··· READING PASSAGE
Direct-coupled noise can have a non-zero voltage average (DC offset); inductive coupled noise cannot. The most common way to eliminate direct-coupled noise is through filtering. Emissions and immunity are concerns. There are times that a servo drive can be its own noise source and receiver when it comes to direct-coupled noise. There have been cases where direct-coupled noise has come from the drive itself, reflected to the line, and sent back due to a stiff coupling of the line.
Common Mode Inductive Noise
This noise occurs with the complex model of a motor or load of a servo amplifier or power supply. The inductance and capacitance not being equal in a three-phase motor can create stray currents that are common to all three phases and the ground. When this occurs, the current spikes can go unnoticed by standard measurement techniques. Figure 3 shows a plot from an oscilloscope and current probe across three leads of the motor. The spikes are occurring at the edge of each commutation of a 16-KHz PWM frequency. Because of the way this propagates, you can have paths that you didn’t account for or possibly cannot eliminate entirely.
······
··· DATA ENTRIES
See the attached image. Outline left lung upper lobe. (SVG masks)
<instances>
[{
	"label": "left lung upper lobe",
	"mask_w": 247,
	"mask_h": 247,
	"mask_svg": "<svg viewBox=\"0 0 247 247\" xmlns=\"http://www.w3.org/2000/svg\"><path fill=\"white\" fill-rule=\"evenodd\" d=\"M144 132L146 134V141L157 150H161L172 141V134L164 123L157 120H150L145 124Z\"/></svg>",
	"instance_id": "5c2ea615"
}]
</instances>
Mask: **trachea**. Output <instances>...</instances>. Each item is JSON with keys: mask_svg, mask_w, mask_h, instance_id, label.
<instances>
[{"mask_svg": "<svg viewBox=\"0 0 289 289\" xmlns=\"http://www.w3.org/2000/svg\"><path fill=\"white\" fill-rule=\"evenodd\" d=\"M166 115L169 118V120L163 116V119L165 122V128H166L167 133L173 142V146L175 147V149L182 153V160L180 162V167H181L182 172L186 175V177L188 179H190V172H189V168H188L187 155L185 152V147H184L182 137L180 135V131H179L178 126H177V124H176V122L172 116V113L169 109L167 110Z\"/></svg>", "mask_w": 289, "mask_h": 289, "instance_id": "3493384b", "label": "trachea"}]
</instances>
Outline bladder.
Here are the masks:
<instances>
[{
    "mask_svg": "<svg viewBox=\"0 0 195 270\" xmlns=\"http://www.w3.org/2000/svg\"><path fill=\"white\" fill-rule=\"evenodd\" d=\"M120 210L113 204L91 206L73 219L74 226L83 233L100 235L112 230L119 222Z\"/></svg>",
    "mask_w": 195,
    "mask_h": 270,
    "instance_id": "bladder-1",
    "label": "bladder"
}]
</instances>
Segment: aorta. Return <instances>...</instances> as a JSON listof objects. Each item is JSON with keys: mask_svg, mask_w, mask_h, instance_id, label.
······
§ TASK LIST:
1. Repeat the passage on noise in servo drives word for word.
2. Copy the entries from the line containing "Mask: **trachea**. Output" through the last line of the entries, including both the first and last lines.

§ PER-TASK OUTPUTS:
1.
Direct-coupled noise can have a non-zero voltage average (DC offset); inductive coupled noise cannot. The most common way to eliminate direct-coupled noise is through filtering. Emissions and immunity are concerns. There are times that a servo drive can be its own noise source and receiver when it comes to direct-coupled noise. There have been cases where direct-coupled noise has come from the drive itself, reflected to the line, and sent back due to a stiff coupling of the line.
Common Mode Inductive Noise
This noise occurs with the complex model of a motor or load of a servo amplifier or power supply. The inductance and capacitance not being equal in a three-phase motor can create stray currents that are common to all three phases and the ground. When this occurs, the current spikes can go unnoticed by standard measurement techniques. Figure 3 shows a plot from an oscilloscope and current probe across three leads of the motor. The spikes are occurring at the edge of each commutation of a 16-KHz PWM frequency. Because of the way this propagates, you can have paths that you didn’t account for or possibly cannot eliminate entirely.

2.
Mask: **trachea**. Output <instances>...</instances>. Each item is JSON with keys: mask_svg, mask_w, mask_h, instance_id, label.
<instances>
[{"mask_svg": "<svg viewBox=\"0 0 289 289\" xmlns=\"http://www.w3.org/2000/svg\"><path fill=\"white\" fill-rule=\"evenodd\" d=\"M166 115L169 118V120L163 116V119L165 122V128H166L167 133L173 142V146L175 147V149L182 153V160L180 162V167H181L182 172L186 175V177L188 179H190V172H189V168H188L187 155L185 152V147H184L182 137L180 135V131H179L178 126H177V124H176V122L172 116V113L169 109L167 110Z\"/></svg>", "mask_w": 289, "mask_h": 289, "instance_id": "3493384b", "label": "trachea"}]
</instances>
Outline bladder.
Here are the masks:
<instances>
[{
    "mask_svg": "<svg viewBox=\"0 0 195 270\" xmlns=\"http://www.w3.org/2000/svg\"><path fill=\"white\" fill-rule=\"evenodd\" d=\"M120 210L113 204L91 206L73 219L74 226L83 233L100 235L112 230L119 222Z\"/></svg>",
    "mask_w": 195,
    "mask_h": 270,
    "instance_id": "bladder-1",
    "label": "bladder"
}]
</instances>
Segment: aorta. Return <instances>...</instances> as a JSON listof objects. Each item is JSON with keys: mask_svg, mask_w, mask_h, instance_id, label.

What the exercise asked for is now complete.